The lending bank is not required to continue advancing loan proceeds over Notices of Contract filed by subcontractors and suppliers. That is because subcontractors and suppliers obtain a priority security interest ahead of bank loan advances from the moment they file their notice. However, liens asserted by subs and suppliers are less likely to result in a cut off of funding. First, the contract amounts of subs and suppliers are far less than the general contract price. Second, the New lien law requires subs and suppliers to include a summary of their account in their Notice of Contract, which enables the lender to more easily assess its exposure. And third, that summary makes it easier for the general contractor or owner to relieve the lender of risk by either bonding off liens of subcontractors and suppliers or bringing their payments current. The result is that under the New lien law it is far more likely a sub or supplier asserting its lien will either be paid or provided alternative payment security in the form of a bond, than it is the bank will stop further loan advances.
One of the more progressive features of the old law is preserved in the New lien law. The New law continues to prohibit any contract clause seeking to prevent a general contractor, subcontractor or supplier from asserting, pursuing or enforcing its mechanics lien rights. Any such contract clause is by statute void as against Massachusetts public policy, and unenforceable.
The New lien law also seeks to assure efficient court enforcement of procedural requirements governing lien eligibility. It allows the court to quickly resolve procedural disputes, and to clear the record of liens that are either invalid or unenforceable. The ability on short notice to clear the record of improper or dissolved liens facilitates the flow of funds and avoids the unnecessary posting of bonds.

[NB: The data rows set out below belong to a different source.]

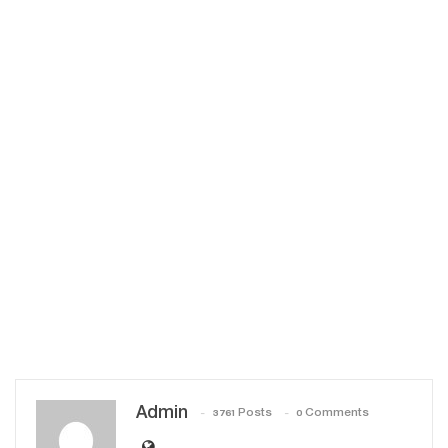
Admin
3761 Posts
0 Comments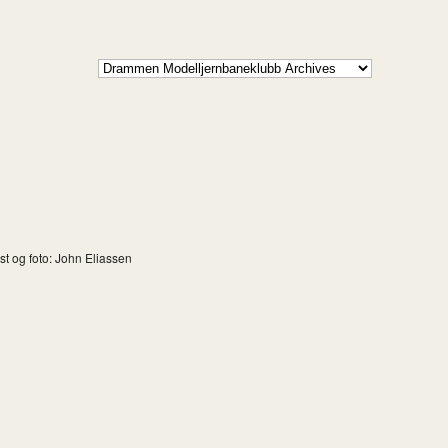
st og foto: John Eliassen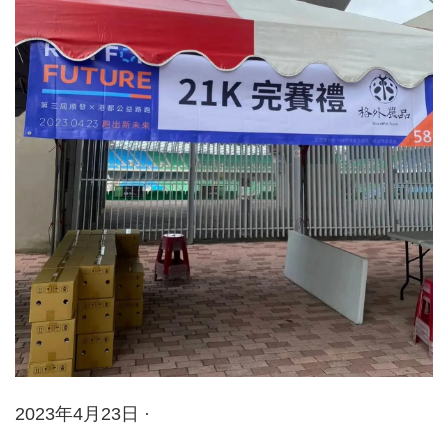
2023年4月23日 ·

While the New lien law remains complicated there is no doubt it increases lien security by pushing back filing deadlines and broadening the scope of work entitled to lien protection. The result is better payment protection for those building and supplying private construction, while at the same time maintaining a clear record at the Registry of Deeds.*
*Considerable credit belongs to those representatives of various trade groups whose tenacity and creativity in reconciling competing economic interests contributed to the drafting and passage of the New lien law, including David E. Wilson, a contributing editor to Construction Law Comments and a partner at Corwin & Corwin LLP.